The timing is critical. Iran’s nuclear stockpile has quadrupled since 2021. The IAEA’s latest confidential report, leaked to this newsroom, confirms that Tehran now has enough enriched material for three bombs. Vance’s pitch, sources say, is a two-year moratorium on further enrichment, but without intrusive inspections, the deal is meaningless. “It’s a fig leaf,” said a senior diplomat at the UN. “Vance gets to claim a win, Trump gets to say he fixed Biden’s mess, and Iran gets a green light to build a bomb in the basement.”

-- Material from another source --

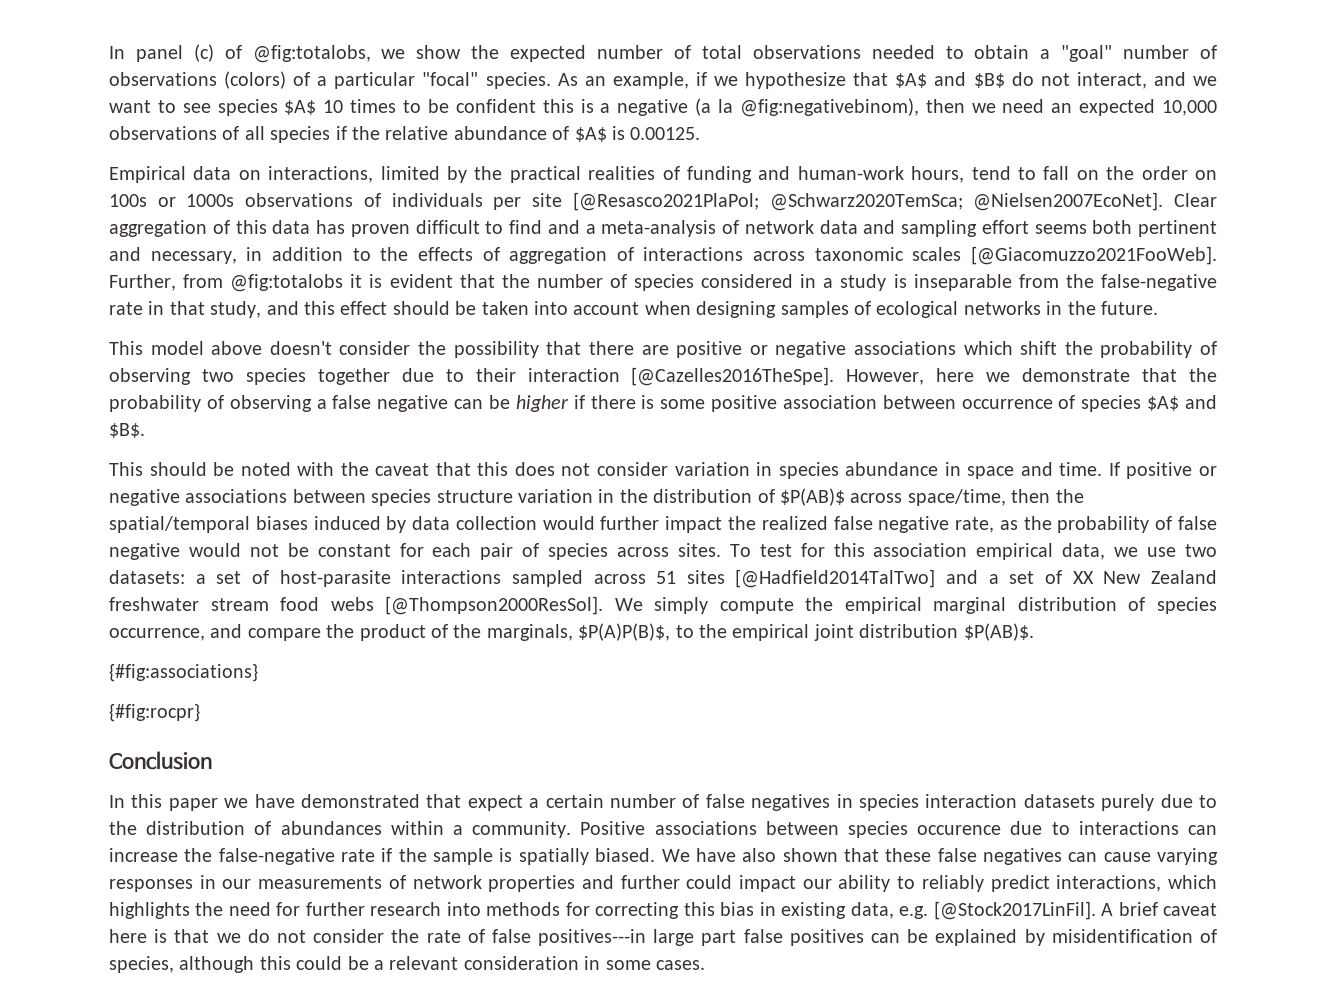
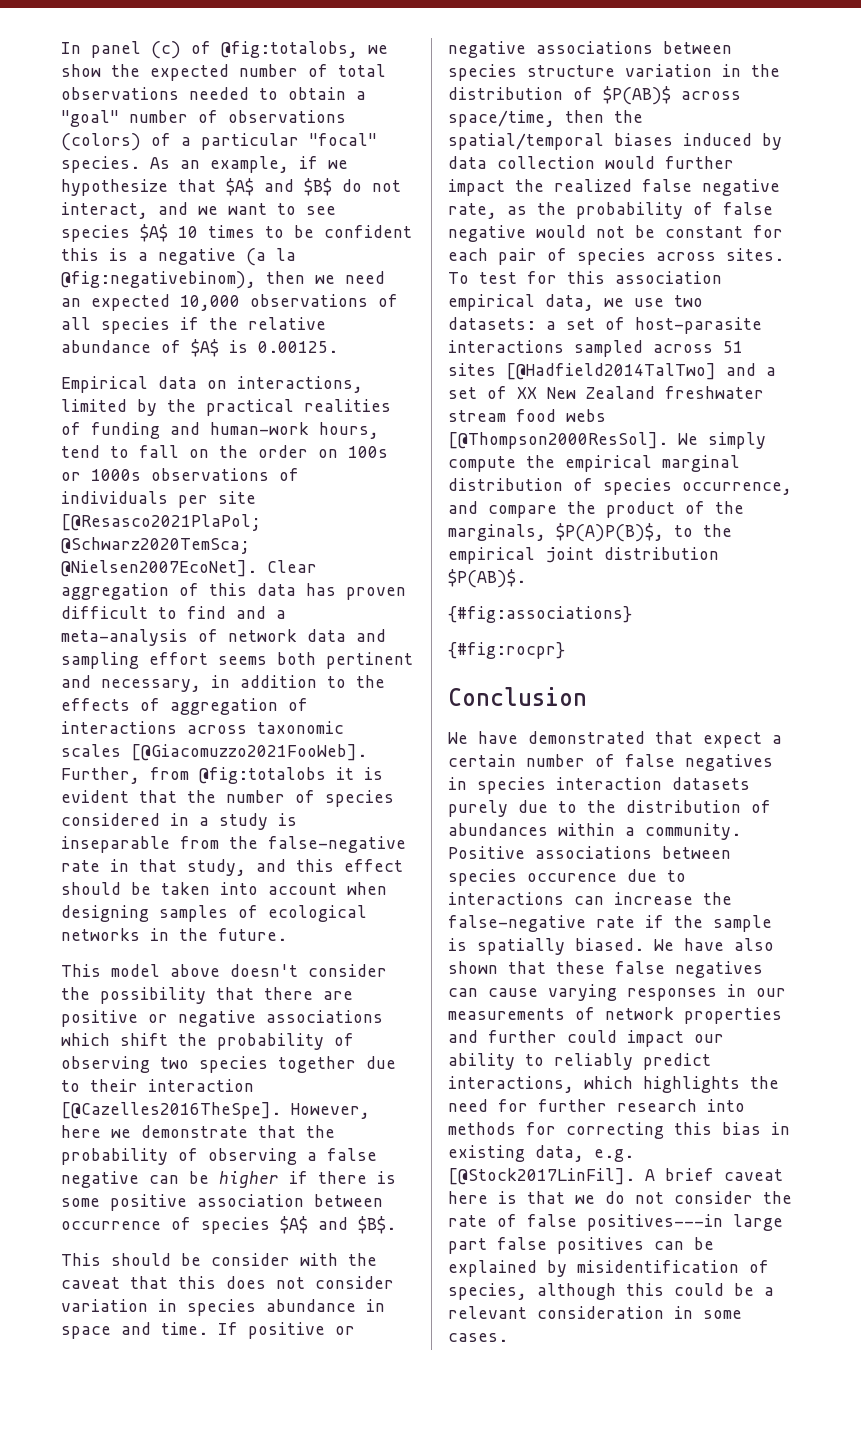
[240,462,291,476] noted -> [211,1253,290,1266] consider
[109,794,249,811] In this paper we -> [448,732,468,744] We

The UK’s assessment is further complicated by the tattered state of transatlantic relations. Trump’s disdain for NATO and his threats to pull US troops from Europe have left Britain in an impossible position: stand with an unreliable America or break ranks with our closest ally. The irony is brutal. Vance, once a sharp critic of Trump, now performs his bidding on the world stage. “He’s the smiling face of a very ugly policy,” one Whitehall insider told me.
Unaccountable power has no party. It thrives in the shadows, and Vance is its latest vessel. The question is not whether this deal will collapse, but how many crises it will ignite before it does. The UK intelligence report, expected within days, could be the last honest word we hear on this. After that, it’s all spin.
The money trail is equally murky. Campaign finance records show that Vance’s super PAC received a $2 million donation from a shell company linked to a Gulf state oil magnate. Coincidence? Those who follow the money know better. The Iran deal is not about peace. It’s about pipelines, arms sales, and the next election cycle. Vance may be the face, but the hands pulling the strings are gloved in cash.
As I write this, the Treasury is watching the markets. Oil futures are volatile. The rial is tanking. And in the corridors of power, the men in suits are already drafting the next best thing: a crisis that will make us forget this one. But we won’t forget. We can’t. The bodies are already stacking up.
Expect a statement from Downing Street by morning. It will be vague. It will be careful. It will be a lie dressed up as diplomacy. But the truth is this: Vance is a patsy. Trump is the puppeteer. And Iran is counting the seconds until the next betrayal.